My sister lives in Springdale Arkansas. Some honey bees are building a comb above her front door. She was going to spray them with hair spray to get rid of them but I ask her to please give a beekeeper a chance to come get them instead.

Does anyone live in that area? If you are interested in helping her to rid her entrance of honey bees please follow this link.


----------



## 1shotwade (Jul 9, 2013)

Spinner said:


> My sister lives in Springdale Arkansas. Some honey bees are building a comb above her front door. She was going to spray them with hair spray to get rid of them but I ask her to please give a beekeeper a chance to come get them instead.
> 
> Does anyone live in that area?

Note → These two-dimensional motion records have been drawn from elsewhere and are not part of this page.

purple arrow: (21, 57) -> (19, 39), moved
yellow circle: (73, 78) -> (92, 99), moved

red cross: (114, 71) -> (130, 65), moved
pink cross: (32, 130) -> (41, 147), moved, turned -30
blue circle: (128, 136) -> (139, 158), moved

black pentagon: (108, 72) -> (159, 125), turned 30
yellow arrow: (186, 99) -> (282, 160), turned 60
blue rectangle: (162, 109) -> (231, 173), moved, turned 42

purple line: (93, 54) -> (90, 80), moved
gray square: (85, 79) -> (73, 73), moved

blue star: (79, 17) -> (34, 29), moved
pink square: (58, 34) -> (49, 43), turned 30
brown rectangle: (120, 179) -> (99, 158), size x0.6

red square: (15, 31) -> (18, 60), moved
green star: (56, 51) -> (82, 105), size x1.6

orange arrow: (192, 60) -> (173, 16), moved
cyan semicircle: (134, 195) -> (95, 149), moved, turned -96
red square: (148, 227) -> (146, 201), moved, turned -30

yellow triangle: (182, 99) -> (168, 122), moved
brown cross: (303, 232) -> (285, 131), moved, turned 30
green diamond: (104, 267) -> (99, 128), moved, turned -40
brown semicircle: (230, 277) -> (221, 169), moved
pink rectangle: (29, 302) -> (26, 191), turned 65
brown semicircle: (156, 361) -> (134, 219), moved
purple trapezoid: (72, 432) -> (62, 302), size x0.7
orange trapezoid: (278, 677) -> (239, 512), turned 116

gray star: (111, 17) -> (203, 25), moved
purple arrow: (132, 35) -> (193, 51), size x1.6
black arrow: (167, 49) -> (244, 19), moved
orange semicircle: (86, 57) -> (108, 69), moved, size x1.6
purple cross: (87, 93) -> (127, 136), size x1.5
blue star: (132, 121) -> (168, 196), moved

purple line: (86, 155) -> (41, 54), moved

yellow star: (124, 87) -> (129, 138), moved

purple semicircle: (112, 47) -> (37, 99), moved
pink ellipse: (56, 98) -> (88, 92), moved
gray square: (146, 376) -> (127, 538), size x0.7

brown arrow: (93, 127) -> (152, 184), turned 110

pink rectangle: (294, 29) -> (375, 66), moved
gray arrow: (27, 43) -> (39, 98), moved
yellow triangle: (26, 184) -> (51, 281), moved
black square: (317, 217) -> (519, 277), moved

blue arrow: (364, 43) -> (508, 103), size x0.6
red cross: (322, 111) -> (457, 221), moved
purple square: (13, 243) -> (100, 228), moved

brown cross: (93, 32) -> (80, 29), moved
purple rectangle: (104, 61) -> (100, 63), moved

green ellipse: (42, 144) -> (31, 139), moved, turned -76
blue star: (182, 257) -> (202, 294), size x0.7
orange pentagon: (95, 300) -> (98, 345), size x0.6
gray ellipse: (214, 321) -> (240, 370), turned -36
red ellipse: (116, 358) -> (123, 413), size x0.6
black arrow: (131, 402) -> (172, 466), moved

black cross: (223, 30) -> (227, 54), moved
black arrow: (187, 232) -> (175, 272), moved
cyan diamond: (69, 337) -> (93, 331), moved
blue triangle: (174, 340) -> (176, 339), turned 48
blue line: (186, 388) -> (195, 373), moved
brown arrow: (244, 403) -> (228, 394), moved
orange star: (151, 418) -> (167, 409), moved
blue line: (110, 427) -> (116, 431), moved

If you are interested in helping her to rid her entrance of honey bees please follow this link.


Post it on craigs list for fastest and best chance of a response.

Wade


----------



## Spinner (Jul 19, 2003)

The "follow this link" is a link to a craigs list post that gives her phone number. Keeping my fingers crossed someone will save the bees as they are needed for pollination. I don't want her to kill them, but at the same time I can understand her reluctance to have them living at her front door.


----------



## alleyyooper (Apr 22, 2005)

Do a google search key words *Your state bee keepers who collect swarms*. should find a list of bee keepers and phone numbers to call.

This is an example on what you will see if you did Michigan.
The list is by counties.
http://sembabees.org/toplevelpages/swarm.html


 Al


----------



## GeoCitizen (Feb 24, 2014)

Until you find a beekeeper to remove the swarm, tell you sister they probably won't bother her. Those bees are so worried about the task at hand they will pay her little heed...unless of course she keeps slamming the door every time she goes in and out.

I have hornets building out a beautiful football shaped hive about 10' from my door entrance. I give them every bit of that 10' and so far we've been peacefully coexisting. I'm hoping we make it to winter together and then I'll take down the hive. Unlike honeybees that store food and create their own environment to get through the winter, the hornet queen starts anew.


----------